=== Given passage ===

Being More Mindful When Grocery Shopping

Back to the discussion on principled buying . . .

With food, in addition to avoiding specific countries or companies for ideological reasons, I also want to take food safety seriously. Some countries have very weak safety guidelines concerning pesticides, fertilizers, water and soil contamination, and chemical preservatives like formaldehyde and sulphur dioxide used to make "old" produce appear to be fresh. In addition, some countries have different standards for "organic" than North America and the EU, meaning that a product may be labeled "organic" but not meet the guidelines that you've come to expect. 

Most of us are tuned in to where our fresh produce comes from, but do we really know where our packaged and frozen foods are coming from? I did a quick inventory of my own pantry, fridge and freezers and found:
  • orange juice concentrate from Central America
  • apple juice concentrate from China
  • coffee from Mexico
  • hazelnut spread (my daughter's) from Mexico
  • other hazelnut spread (also daughter's) from Germany
  • honey from Canada and Argentina
  • cocoa powder from Holland and Germany
  • shredded coconut from the Philippines
  • mixed nuts from Argentina, Mexico, Vietnam, Brazil, India, Indonesia, Bolivia, Peru, Columbia
  • canned pineapple from Thailand and Indonesia
  • boxed pasta - "made with imported ingredients"

=== Entries shown ===

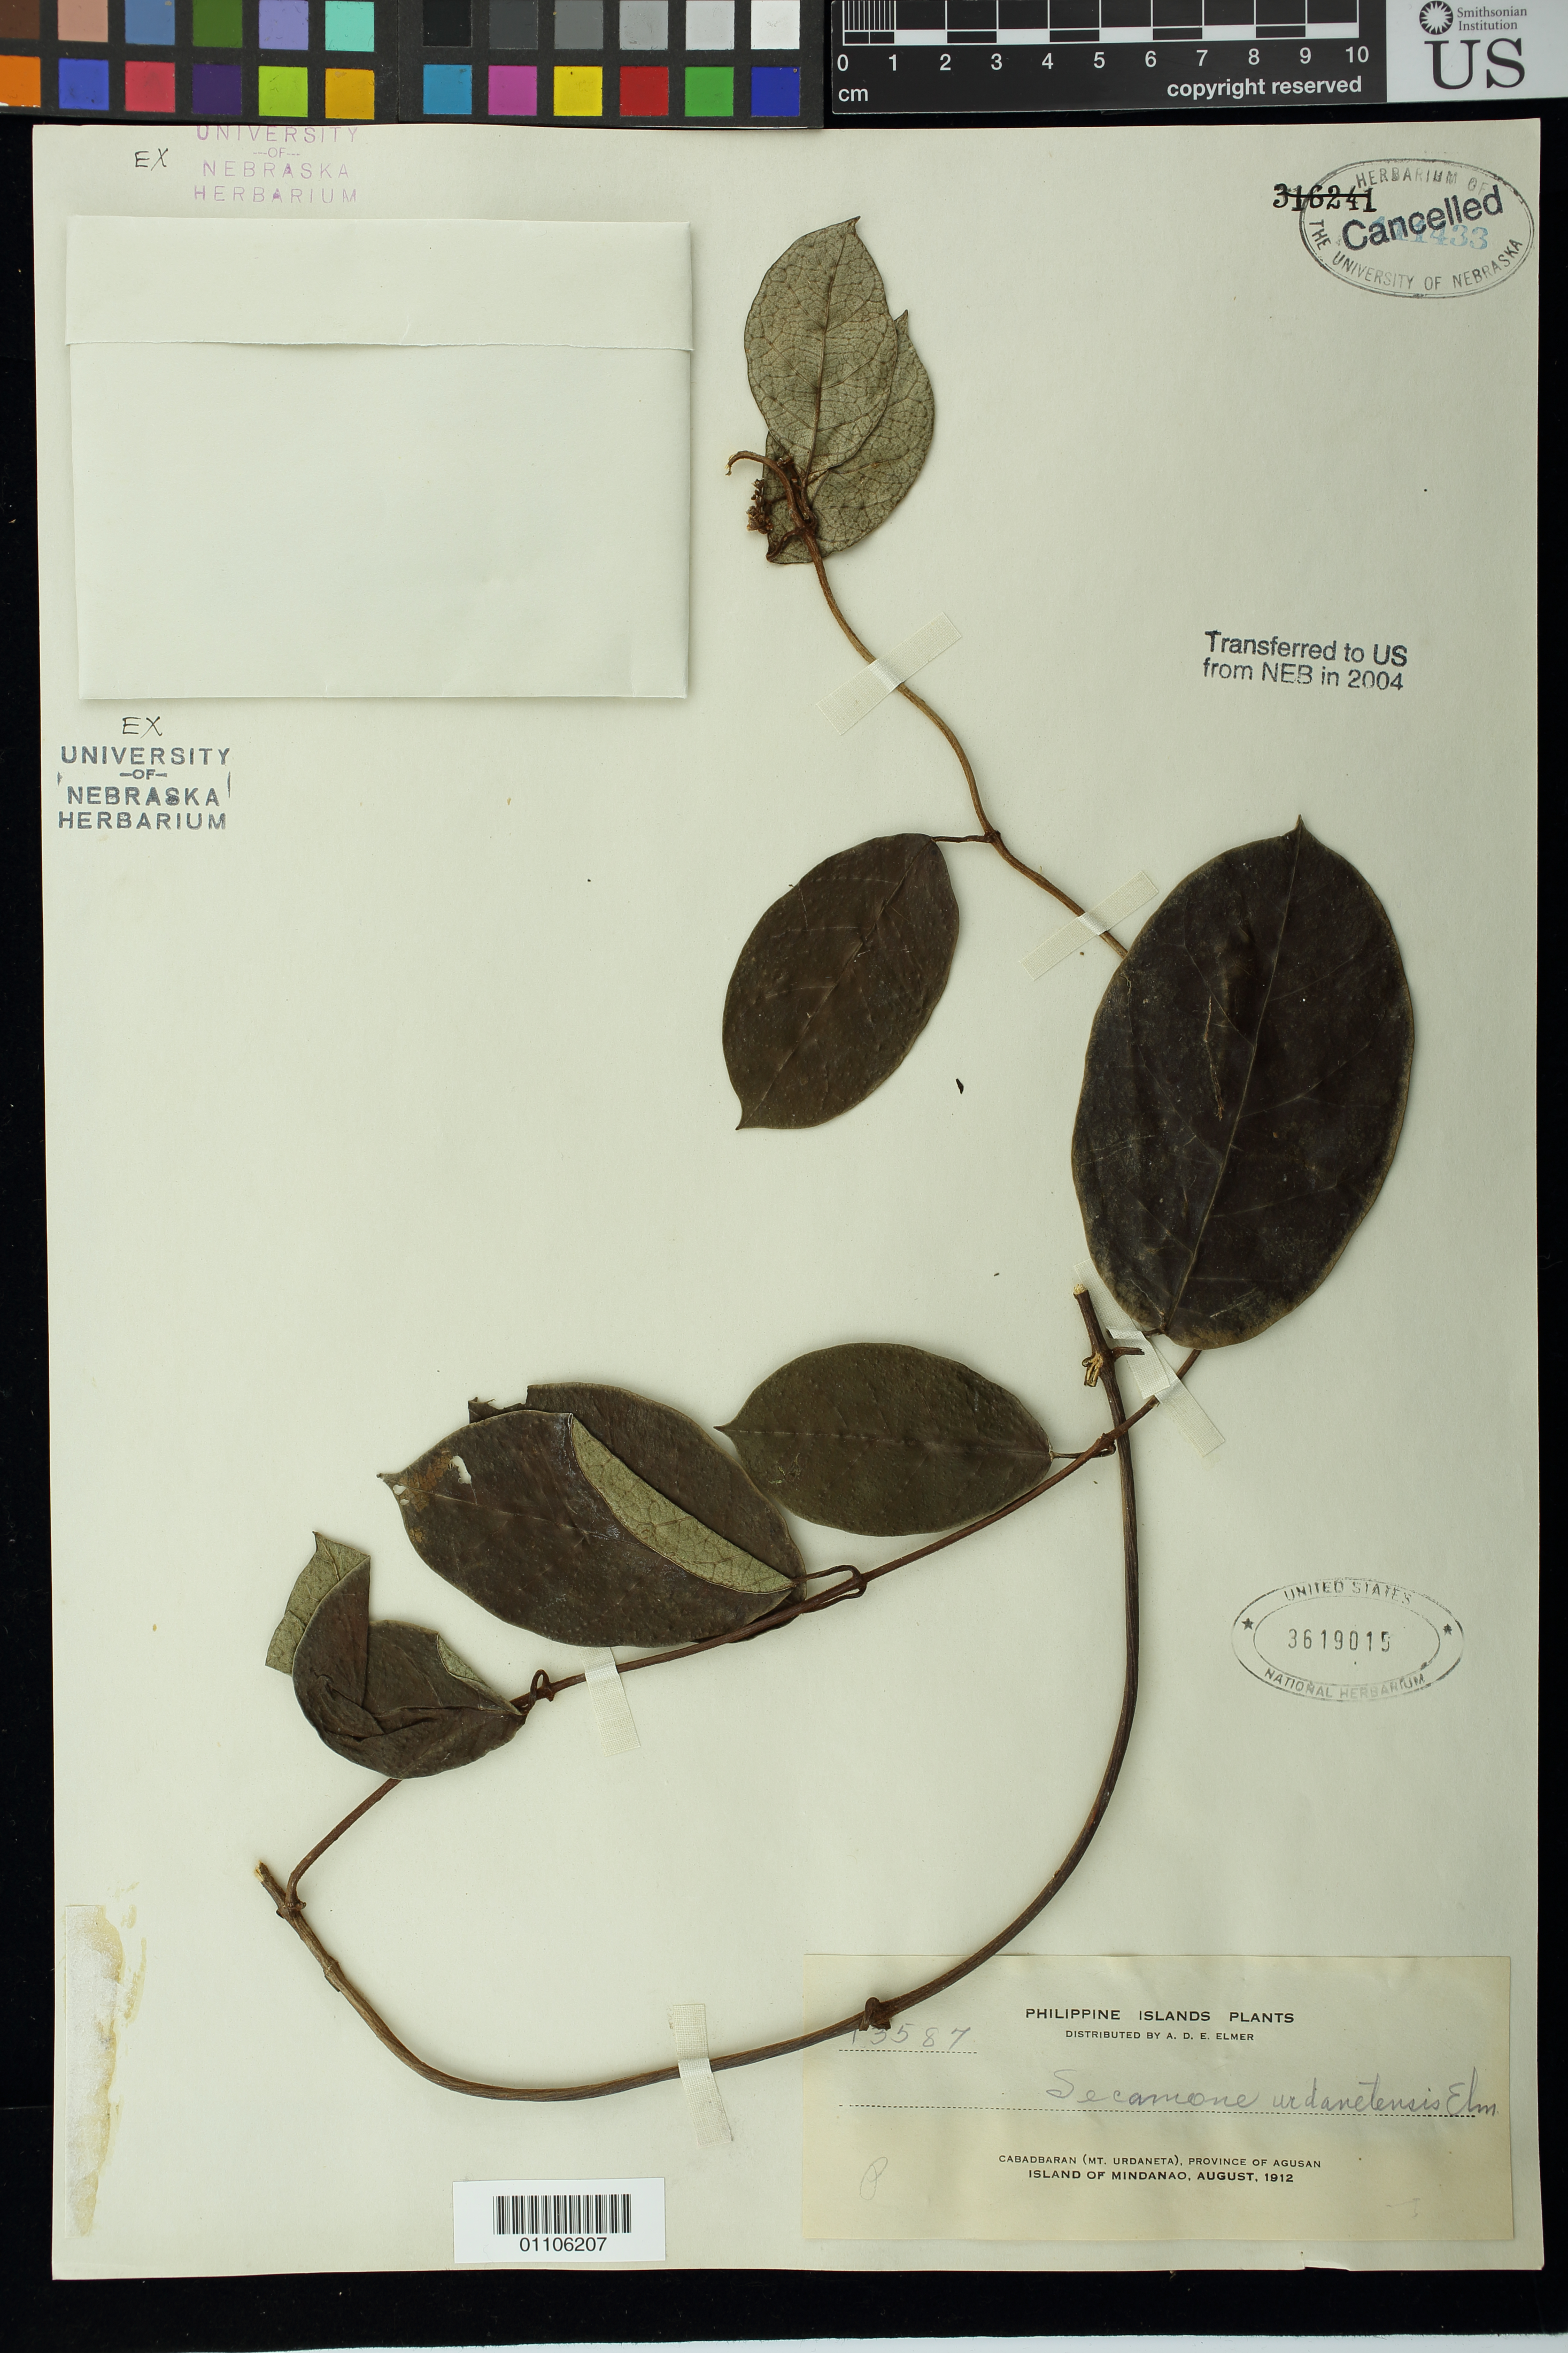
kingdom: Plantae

===
=== Entries shown ===

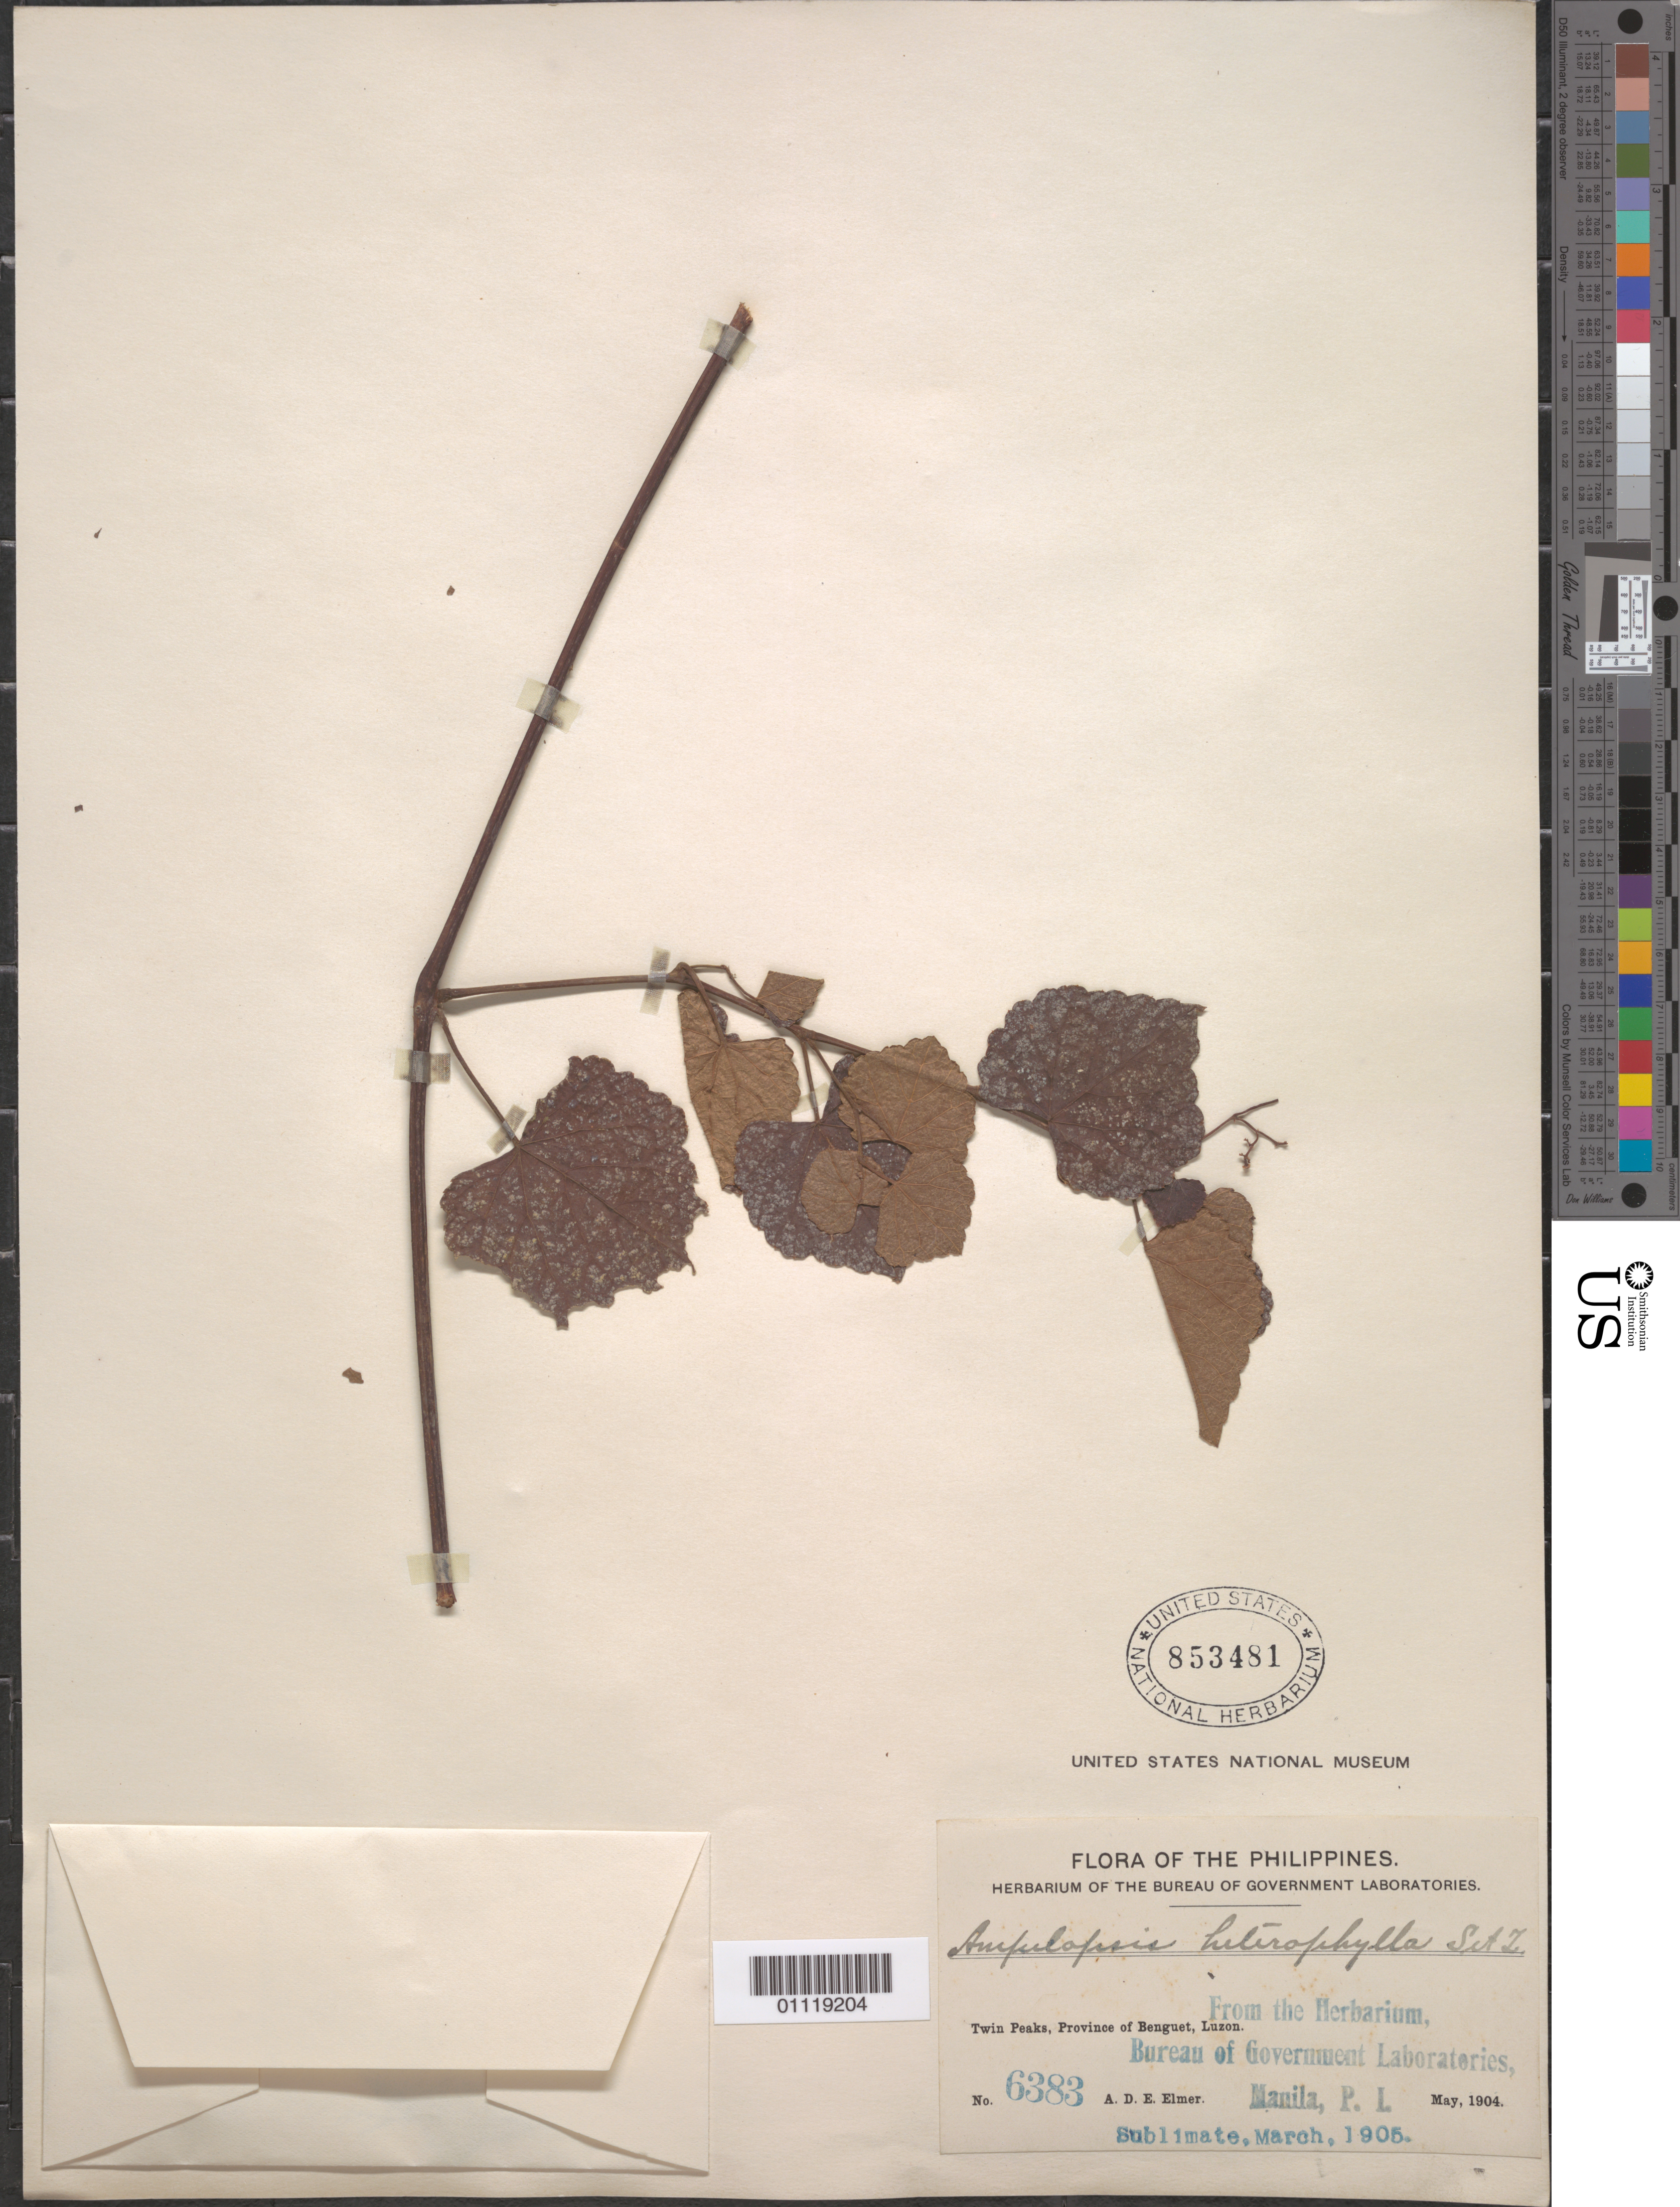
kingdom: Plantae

===

Tasks:
[1] Please output the grocery shopping passage above word for word, beginning at the words "Being More Mindful" and stopping after the words "come to expect.".
[2] Answer these questions using the grocery shopping passage above.
(a) Which two chemical preservatives does it name as being used to make "old" produce appear fresh?
(b) Where did the apple juice concentrate come from?
(c) Which countries is the cocoa powder from?

List of solutions:
[1]
Being More Mindful When Grocery Shopping

Back to the discussion on principled buying . . .

With food, in addition to avoiding specific countries or companies for ideological reasons, I also want to take food safety seriously. Some countries have very weak safety guidelines concerning pesticides, fertilizers, water and soil contamination, and chemical preservatives like formaldehyde and sulphur dioxide used to make "old" produce appear to be fresh. In addition, some countries have different standards for "organic" than North America and the EU, meaning that a product may be labeled "organic" but not meet the guidelines that you've come to expect.

[2]
(a) Formaldehyde and sulphur dioxide.
(b) China.
(c) Holland and Germany.